Violence in video games is a controversial subject in Germany, and German localisations of violent games are often heavily cut by the publishers to permit a public release. Usually this entails a simple removal or reduction of depictions of blood and gore, but often extends to cuts in the content or plot of the game, as was the case in Phantasmagoria, Phantasmagoria: A Puzzle of Flesh, Counter-Strike, Grand Theft Auto, Wolfenstein: The New Order, and South Park: The Stick of Truth.

All games that are released to the public are required to carry a certificate given by the USK (Unterhaltungssoftware Selbstkontrolle – Voluntary Monitoring Organisation of Entertainment Software). The compulsory nature of the USK label was a consequence of the 2003 modification of the Jugendschutzgesetz or youth protection law. If the USK has not issued a label, a game may be placed upon the "index" of media harmful to youth kept by the BPjM (Federal Department for Media Harmful to Young Persons). This results, at least, in a ban on promoting the game in any way and strict requirements for age checks. As prosecutors are inconsistent on whether reviews are a form of promotion this creates a chilling effect on games journalism for the affected titles. The strict requirements for age checks frequently lead to a game being taken off the market entirely, or only being made available in a cut version even for adults, due to economic considerations by developers/publishers. Independently, courts may also issue confiscation orders against games deemed to be especially egregious, resulting in an outright ban.
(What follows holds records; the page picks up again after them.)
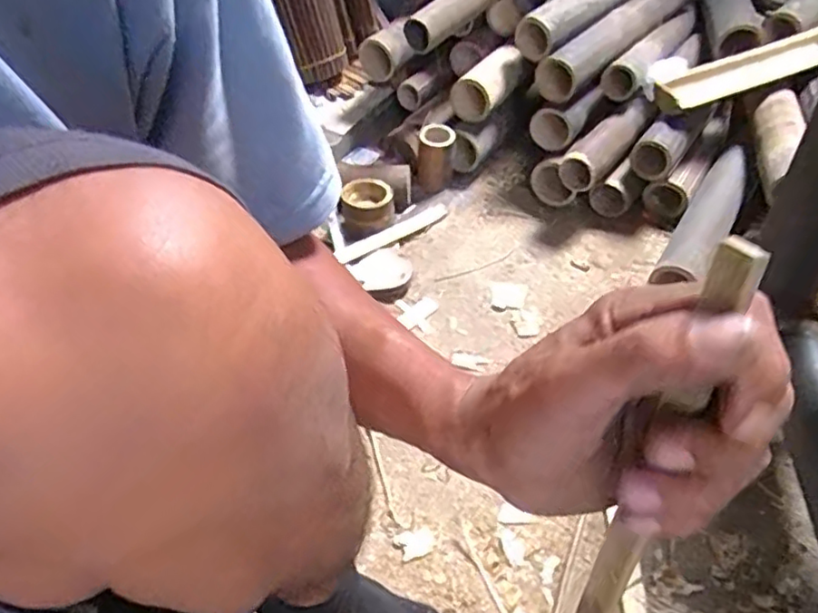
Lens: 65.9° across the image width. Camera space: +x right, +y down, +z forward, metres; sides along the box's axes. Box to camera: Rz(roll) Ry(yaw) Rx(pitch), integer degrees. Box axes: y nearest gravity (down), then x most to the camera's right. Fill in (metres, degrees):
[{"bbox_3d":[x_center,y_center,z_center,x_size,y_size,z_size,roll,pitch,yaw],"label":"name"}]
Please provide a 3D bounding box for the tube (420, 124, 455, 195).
[{"bbox_3d":[0.044,-0.237,1.015,0.061,0.094,0.059,2,46,5],"label":"tube"}]

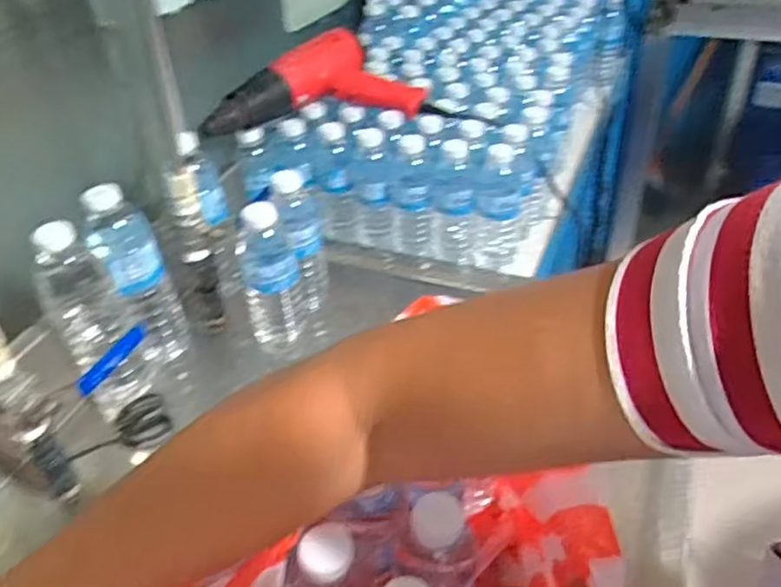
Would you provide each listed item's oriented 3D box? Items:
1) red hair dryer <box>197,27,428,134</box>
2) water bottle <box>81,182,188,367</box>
[{"bbox_3d":[-0.108,-0.285,0.923,0.301,0.085,0.127,-13,40,-11],"label":"red hair dryer"},{"bbox_3d":[-0.266,-0.018,0.712,0.060,0.202,0.072,-20,41,-18],"label":"water bottle"}]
The 2003 changes to the Jugendschutzgesetz also announced an intent to extend the restrictions on the depiction of violence in video games, leaving open the possibility of banning any depiction of violence in video games, which was met by widespread outcry from the video game community in Germany. The then in power CDU/SPD coalition government announced an intention to enact this in 2005, but in November 2006 such restrictions were not enacted at that time.